What to do ::
Repeat the lines of the data that follow, please, starting at the first and stopping after the one with "left shoulder: (235, 98)".

Working data ::
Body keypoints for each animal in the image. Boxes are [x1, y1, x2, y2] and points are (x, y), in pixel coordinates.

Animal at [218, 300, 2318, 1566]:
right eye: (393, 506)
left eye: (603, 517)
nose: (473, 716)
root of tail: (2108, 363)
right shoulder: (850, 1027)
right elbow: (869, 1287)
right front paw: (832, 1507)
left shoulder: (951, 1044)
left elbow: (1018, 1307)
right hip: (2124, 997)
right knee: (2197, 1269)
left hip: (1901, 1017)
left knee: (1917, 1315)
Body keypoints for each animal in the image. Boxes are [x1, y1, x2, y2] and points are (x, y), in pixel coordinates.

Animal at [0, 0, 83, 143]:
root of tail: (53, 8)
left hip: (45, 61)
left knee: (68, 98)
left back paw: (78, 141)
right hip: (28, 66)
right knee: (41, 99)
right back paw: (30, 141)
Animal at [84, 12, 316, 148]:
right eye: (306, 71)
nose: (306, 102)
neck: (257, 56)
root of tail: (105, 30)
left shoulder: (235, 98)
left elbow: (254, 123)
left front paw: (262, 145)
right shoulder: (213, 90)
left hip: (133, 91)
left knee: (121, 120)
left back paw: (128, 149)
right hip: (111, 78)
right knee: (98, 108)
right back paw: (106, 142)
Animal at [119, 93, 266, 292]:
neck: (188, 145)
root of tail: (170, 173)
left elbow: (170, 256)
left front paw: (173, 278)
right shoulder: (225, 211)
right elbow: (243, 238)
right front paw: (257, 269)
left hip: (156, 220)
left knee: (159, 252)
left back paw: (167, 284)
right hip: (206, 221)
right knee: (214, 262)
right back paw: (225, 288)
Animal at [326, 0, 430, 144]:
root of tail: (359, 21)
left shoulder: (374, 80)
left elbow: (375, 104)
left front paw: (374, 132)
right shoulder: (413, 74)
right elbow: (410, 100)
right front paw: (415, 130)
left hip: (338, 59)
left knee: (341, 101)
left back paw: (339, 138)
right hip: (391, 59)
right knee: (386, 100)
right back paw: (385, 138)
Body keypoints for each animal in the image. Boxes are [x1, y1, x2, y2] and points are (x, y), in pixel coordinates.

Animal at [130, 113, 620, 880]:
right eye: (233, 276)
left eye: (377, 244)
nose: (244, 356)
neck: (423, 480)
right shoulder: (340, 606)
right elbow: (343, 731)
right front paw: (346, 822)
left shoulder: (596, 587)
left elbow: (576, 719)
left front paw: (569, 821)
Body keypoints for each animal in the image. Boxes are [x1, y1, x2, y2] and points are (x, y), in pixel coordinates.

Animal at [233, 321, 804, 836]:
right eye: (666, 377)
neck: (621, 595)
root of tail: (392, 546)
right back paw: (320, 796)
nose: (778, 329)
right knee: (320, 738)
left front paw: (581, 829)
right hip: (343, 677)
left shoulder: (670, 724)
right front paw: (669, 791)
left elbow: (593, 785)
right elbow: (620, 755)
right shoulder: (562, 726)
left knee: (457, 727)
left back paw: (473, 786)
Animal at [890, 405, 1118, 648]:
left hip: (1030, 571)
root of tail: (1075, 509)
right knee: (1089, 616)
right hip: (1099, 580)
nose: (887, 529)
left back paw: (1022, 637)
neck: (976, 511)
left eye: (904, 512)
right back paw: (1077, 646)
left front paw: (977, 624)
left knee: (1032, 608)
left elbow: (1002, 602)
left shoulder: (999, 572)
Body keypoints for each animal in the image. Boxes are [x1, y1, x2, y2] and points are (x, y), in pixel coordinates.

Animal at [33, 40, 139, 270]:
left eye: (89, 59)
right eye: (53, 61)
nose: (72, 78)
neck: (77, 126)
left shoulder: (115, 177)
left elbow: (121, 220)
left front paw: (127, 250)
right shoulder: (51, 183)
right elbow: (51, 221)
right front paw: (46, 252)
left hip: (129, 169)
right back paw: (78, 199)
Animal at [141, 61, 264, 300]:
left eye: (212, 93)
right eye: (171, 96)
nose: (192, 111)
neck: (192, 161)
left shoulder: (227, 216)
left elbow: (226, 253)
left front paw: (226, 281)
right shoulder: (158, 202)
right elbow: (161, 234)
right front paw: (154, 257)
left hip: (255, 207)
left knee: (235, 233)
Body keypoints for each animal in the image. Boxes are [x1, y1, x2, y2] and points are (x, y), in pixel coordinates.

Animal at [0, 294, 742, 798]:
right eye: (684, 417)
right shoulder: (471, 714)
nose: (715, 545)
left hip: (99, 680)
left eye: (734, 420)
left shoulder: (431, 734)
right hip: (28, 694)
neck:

Task result ::
Body keypoints for each animal in the image. Boxes are [x1, y1, x2, y2] and points are (x, y), in pixel coordinates.

Animal at [218, 300, 2318, 1566]:
right eye: (393, 506)
left eye: (603, 517)
nose: (473, 716)
root of tail: (2108, 363)
right shoulder: (850, 1027)
right elbow: (869, 1287)
right front paw: (832, 1507)
left shoulder: (951, 1044)
left elbow: (1018, 1307)
right hip: (2124, 997)
right knee: (2197, 1269)
left hip: (1901, 1017)
left knee: (1917, 1315)
Body keypoints for each animal in the image. Boxes are [x1, y1, x2, y2] and points are (x, y), in pixel coordinates.

Animal at [0, 0, 83, 143]:
root of tail: (53, 8)
left hip: (45, 61)
left knee: (68, 98)
left back paw: (78, 141)
right hip: (28, 66)
right knee: (41, 99)
right back paw: (30, 141)
Animal at [84, 12, 316, 148]:
right eye: (306, 71)
nose: (306, 102)
neck: (257, 56)
root of tail: (105, 30)
left shoulder: (235, 98)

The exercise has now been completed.